Copy exactly, and only, the lines from the one containing "-128,7 +128,7 @@" through the last line of the records below.

[STUDY MATERIAL Boundary: Start]

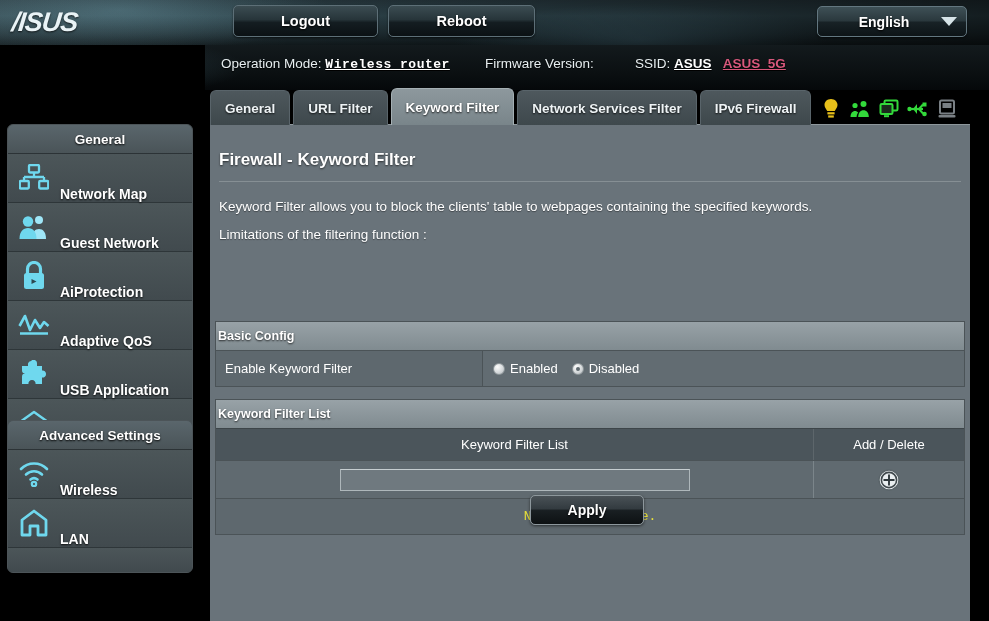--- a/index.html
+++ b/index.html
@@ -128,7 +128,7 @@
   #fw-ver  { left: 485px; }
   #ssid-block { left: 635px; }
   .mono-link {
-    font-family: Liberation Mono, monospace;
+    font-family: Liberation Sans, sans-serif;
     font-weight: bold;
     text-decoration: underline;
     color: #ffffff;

[STUDY MATERIAL Boundary: End]

• ANSWER TO THE EXERCISE:
@@ -128,7 +128,7 @@
   #fw-ver  { left: 485px; }
   #ssid-block { left: 635px; }
   .mono-link {
-    font-family: Liberation Mono, monospace;
+    font-family: Liberation Sans, sans-serif;
     font-weight: bold;
     text-decoration: underline;
     color: #ffffff;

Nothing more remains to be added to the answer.